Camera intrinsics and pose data
-- Opening Marker --

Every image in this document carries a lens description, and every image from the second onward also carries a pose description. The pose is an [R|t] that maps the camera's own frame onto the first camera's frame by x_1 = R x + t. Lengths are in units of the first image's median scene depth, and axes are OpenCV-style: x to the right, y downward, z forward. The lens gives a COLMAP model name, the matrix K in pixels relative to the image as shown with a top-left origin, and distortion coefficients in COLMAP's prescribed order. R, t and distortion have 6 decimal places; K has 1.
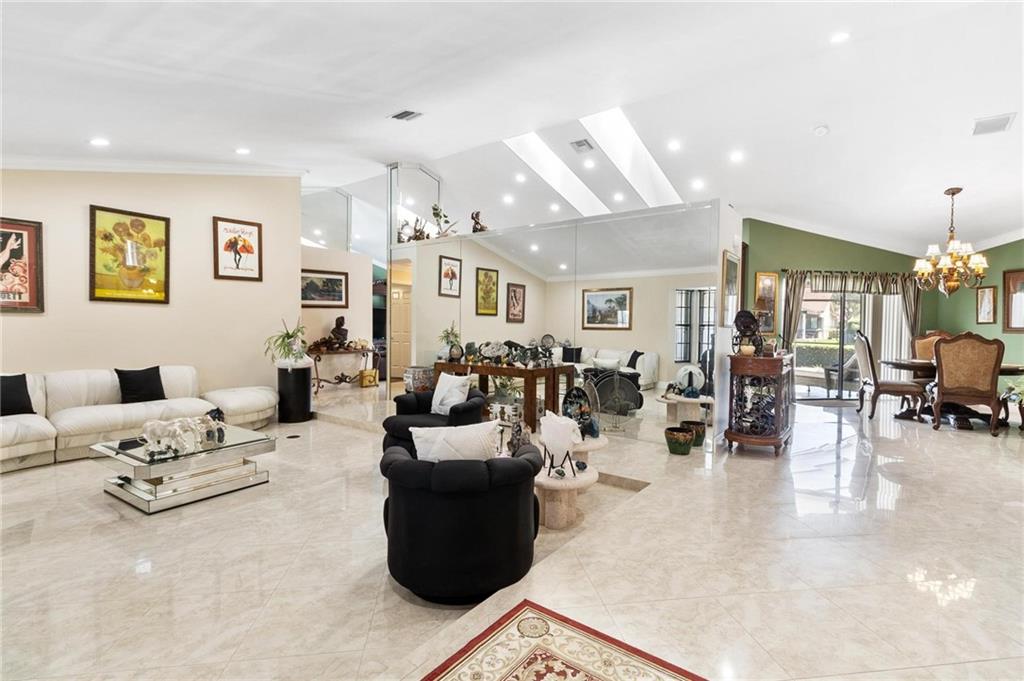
lens RADIAL K [[490.7, 0, 514.4], [0, 490.7, 335.4], [0, 0, 1]] dist [0.010230, -0.000285]
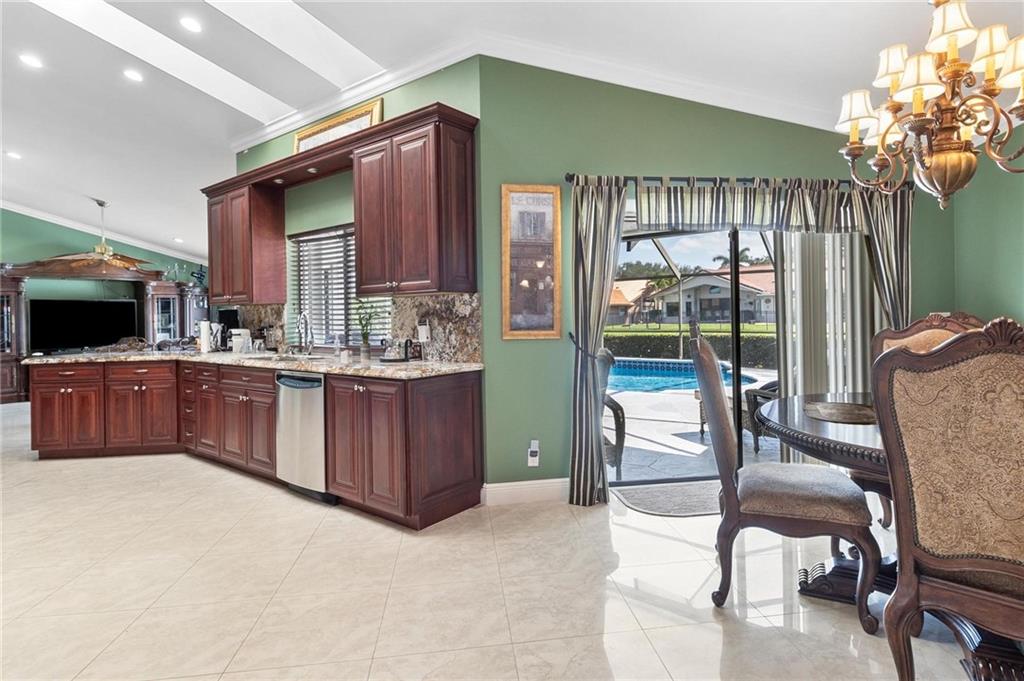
lens RADIAL K [[513.6, 0, 510.4], [0, 513.6, 333.6], [0, 0, 1]] dist [-0.003324, 0.001400]
pose [[0.998139, -0.020740, -0.057340, 0.510504], [0.021617, 0.999658, 0.014720, -0.007501], [0.057015, -0.015933, 0.998246, 0.548446]]
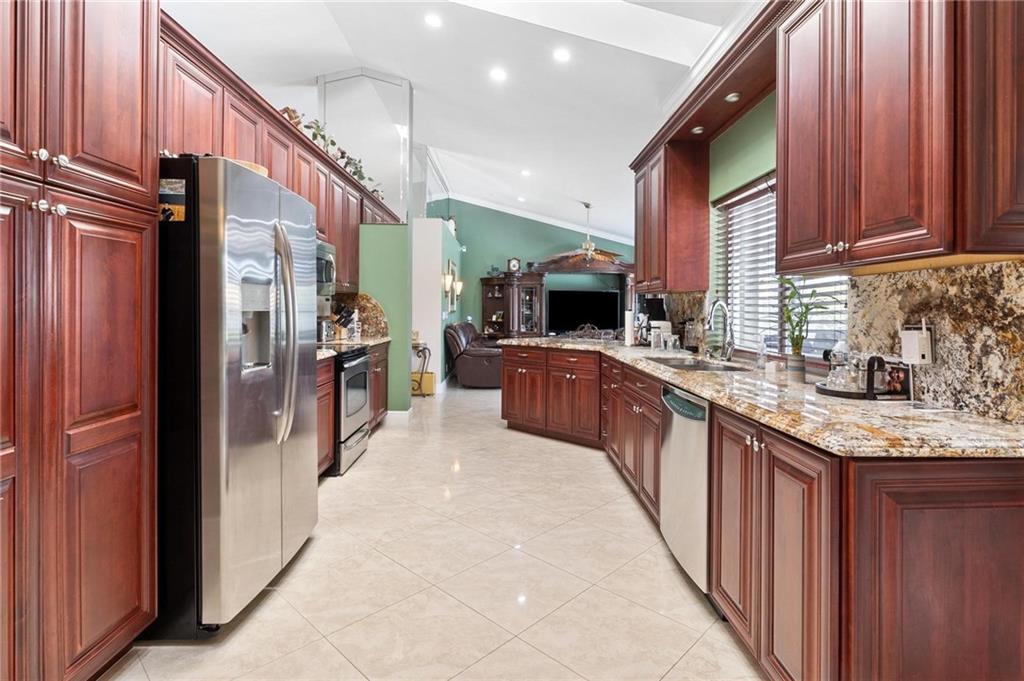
lens RADIAL K [[513.6, 0, 525.4], [0, 513.6, 308.4], [0, 0, 1]] dist [-0.003324, 0.001400]
pose [[0.606561, -0.002591, -0.795033, 0.486041], [-0.020172, 0.999623, -0.018647, -0.010985], [0.794781, 0.027348, 0.606280, 0.704094]]
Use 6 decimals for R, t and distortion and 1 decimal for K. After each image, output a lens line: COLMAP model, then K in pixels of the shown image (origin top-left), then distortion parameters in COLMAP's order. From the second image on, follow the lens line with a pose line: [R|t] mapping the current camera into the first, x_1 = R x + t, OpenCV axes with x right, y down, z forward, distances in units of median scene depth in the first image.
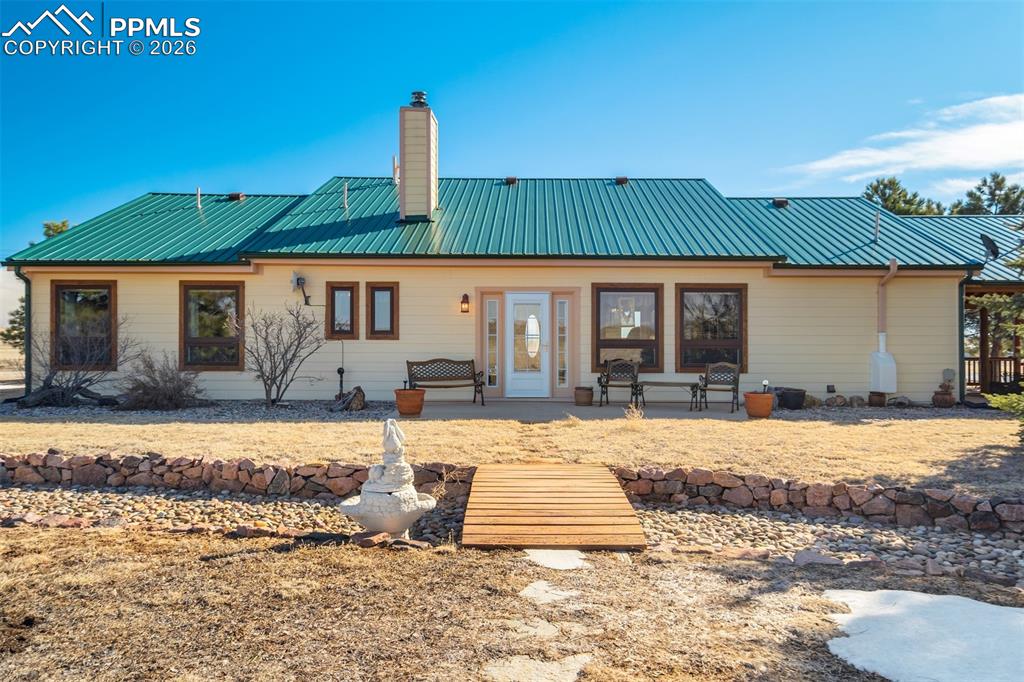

-- Closing Marker --

Lay out every line of the records above as a numbered list, skipping any blank lines and leaving the pictures out of the answer.

1. Every image in this document carries a lens description, and every image from the second onward also carries a pose description. The pose is an [R|t] that maps the camera's own frame onto the first camera's frame by x_1 = R x + t. Lengths are in units of the first image's median scene depth, and axes are OpenCV-style: x to the right, y downward, z forward. The lens gives a COLMAP model name, the matrix K in pixels relative to the image as shown with a top-left origin, and distortion coefficients in COLMAP's prescribed order. R, t and distortion have 6 decimal places; K has 1.
2. lens RADIAL K [[490.7, 0, 514.4], [0, 490.7, 335.4], [0, 0, 1]] dist [0.010230, -0.000285]
3. lens RADIAL K [[513.6, 0, 510.4], [0, 513.6, 333.6], [0, 0, 1]] dist [-0.003324, 0.001400]
4. pose [[0.998139, -0.020740, -0.057340, 0.510504], [0.021617, 0.999658, 0.014720, -0.007501], [0.057015, -0.015933, 0.998246, 0.548446]]
5. lens RADIAL K [[513.6, 0, 525.4], [0, 513.6, 308.4], [0, 0, 1]] dist [-0.003324, 0.001400]
6. pose [[0.606561, -0.002591, -0.795033, 0.486041], [-0.020172, 0.999623, -0.018647, -0.010985], [0.794781, 0.027348, 0.606280, 0.704094]]
7. Use 6 decimals for R, t and distortion and 1 decimal for K. After each image, output a lens line: COLMAP model, then K in pixels of the shown image (origin top-left), then distortion parameters in COLMAP's order. From the second image on, follow the lens line with a pose line: [R|t] mapping the current camera into the first, x_1 = R x + t, OpenCV axes with x right, y down, z forward, distances in units of median scene depth in the first image.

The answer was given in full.